==== The data ====

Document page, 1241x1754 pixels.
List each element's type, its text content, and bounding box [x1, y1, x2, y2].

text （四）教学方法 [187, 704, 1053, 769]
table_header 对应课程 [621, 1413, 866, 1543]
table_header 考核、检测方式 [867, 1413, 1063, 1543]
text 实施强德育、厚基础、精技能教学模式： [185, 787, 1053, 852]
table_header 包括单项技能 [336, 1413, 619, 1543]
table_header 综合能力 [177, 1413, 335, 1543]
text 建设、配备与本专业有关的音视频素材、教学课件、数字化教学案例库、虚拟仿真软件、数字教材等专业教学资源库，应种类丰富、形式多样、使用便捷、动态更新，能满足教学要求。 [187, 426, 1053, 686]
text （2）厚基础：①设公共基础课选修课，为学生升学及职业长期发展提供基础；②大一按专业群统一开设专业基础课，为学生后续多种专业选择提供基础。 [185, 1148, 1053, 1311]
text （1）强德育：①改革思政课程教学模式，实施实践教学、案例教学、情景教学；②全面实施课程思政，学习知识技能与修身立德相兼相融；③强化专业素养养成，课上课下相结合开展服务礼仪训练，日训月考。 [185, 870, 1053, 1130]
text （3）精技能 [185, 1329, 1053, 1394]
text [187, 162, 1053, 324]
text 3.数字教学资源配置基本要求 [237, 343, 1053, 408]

====

What is expected
Repeat exactly the lines from the line containing "List each element's" through the end of the listing above; both boundary lines are part of the output.

Reply to the exercise
List each element's type, its text content, and bounding box [x1, y1, x2, y2].

text （四）教学方法 [187, 704, 1053, 769]
table_header 对应课程 [621, 1413, 866, 1543]
table_header 考核、检测方式 [867, 1413, 1063, 1543]
text 实施强德育、厚基础、精技能教学模式： [185, 787, 1053, 852]
table_header 包括单项技能 [336, 1413, 619, 1543]
table_header 综合能力 [177, 1413, 335, 1543]
text 建设、配备与本专业有关的音视频素材、教学课件、数字化教学案例库、虚拟仿真软件、数字教材等专业教学资源库，应种类丰富、形式多样、使用便捷、动态更新，能满足教学要求。 [187, 426, 1053, 686]
text （2）厚基础：①设公共基础课选修课，为学生升学及职业长期发展提供基础；②大一按专业群统一开设专业基础课，为学生后续多种专业选择提供基础。 [185, 1148, 1053, 1311]
text （1）强德育：①改革思政课程教学模式，实施实践教学、案例教学、情景教学；②全面实施课程思政，学习知识技能与修身立德相兼相融；③强化专业素养养成，课上课下相结合开展服务礼仪训练，日训月考。 [185, 870, 1053, 1130]
text （3）精技能 [185, 1329, 1053, 1394]
text [187, 162, 1053, 324]
text 3.数字教学资源配置基本要求 [237, 343, 1053, 408]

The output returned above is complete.